Survey Finds 1 In 10 New Cases Of TB In China Are Drug-Resistant

“One in 10 cases of tuberculosis in China cannot be treated by the most commonly-used drugs, driven by a lack of testing and misuse of medicine, according to a national survey that showed for the first time the size of the drug-resistant epidemic,” the Associated Press reports (Wong, 6/7). “‘In 2007, one third of the patients with new cases of tuberculosis and one half of the patients with previously treated tuberculosis had drug-resistant disease,’ said the study in the New England Journal of Medicine,” Agence France-Presse reports, adding, “Even more, the prevalence of multi-drug resistant [tuberculosis (MDR-TB)] in new cases (5.7 percent) was nearly twice the global average, said the study” (6/6).

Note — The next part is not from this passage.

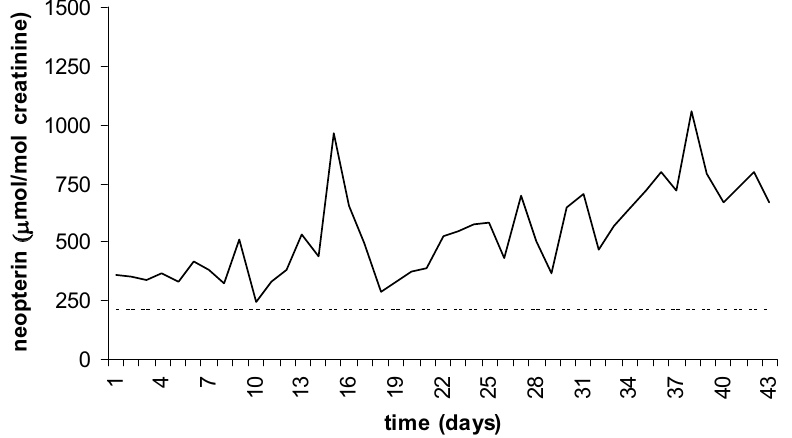
Figure 2. A 52-year-old woman with recurrent EOC and breast carcinoma presented with recurrent EOC that progressed on therapy with docetaxel and cisplatin, gemcitabine and cisplatin, and topotecan. She was treated with the combination of cetuximab (400 mg/m 2 loading dose, then 250 mg/m 2 weekly), paclitaxel (90 mg/m 2 weekly), oxaliplatin (50 mg/m 2 weekly), and continuous 5-fluorouracil (160 mg/m 2 /day). The therapy was tolera- ted well during the first weeks, but during the second week of therapy the patient reported nausea and vomiting that coincided with a marked peak of urinary neopterin concentrations. The administration of continuous 5-fluo- rouracil was interrupted on day 11 and administration of paclitaxel and oxaliplatin was suspended after 3 week- ly doses (on days 0, 7 and 14). The general condition of the patient declined further during subsequent adminis- tration of cetuximab in monotherapy on days 21, 28 and 35. The course of urinary neopterin concentrations was characterized by marked fluctuation and a gradual increase during the observation period. The rise of urinary neopterin reflected the deterioration of the condition of the patient who was complaining of weakness, nausea and, in the last week of observation, pain associated with the tumor growth. The patient died 13 days after the last measurement. Serum CA125 was markedly increased (20 000 U/ml and above) throughout the course of ther- apy. The upper limit of normal urinary neopterin concentrations is indicated by dashed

“The survey of more than 4,000 Chinese patients, conducted in 2007, follows a warning from the [WHO] last year that multi drug-resistant and extensively drug-resistant forms of TB are also spreading at an alarming rate in Europe,” Reuters writes. “Health experts are calling for faster testing of the nine million people worldwide estimated to be infected with tuberculosis each year,” the news service adds (Kelland, 6/6). In an editorial accompanying the study, Richard Chaisson and Eric Nuermberger of the Center for Tuberculosis Research at the Johns Hopkins University School of Medicine examine how “resistance became so prevalent in China” and discuss the “unmet need” for treatment (6/7).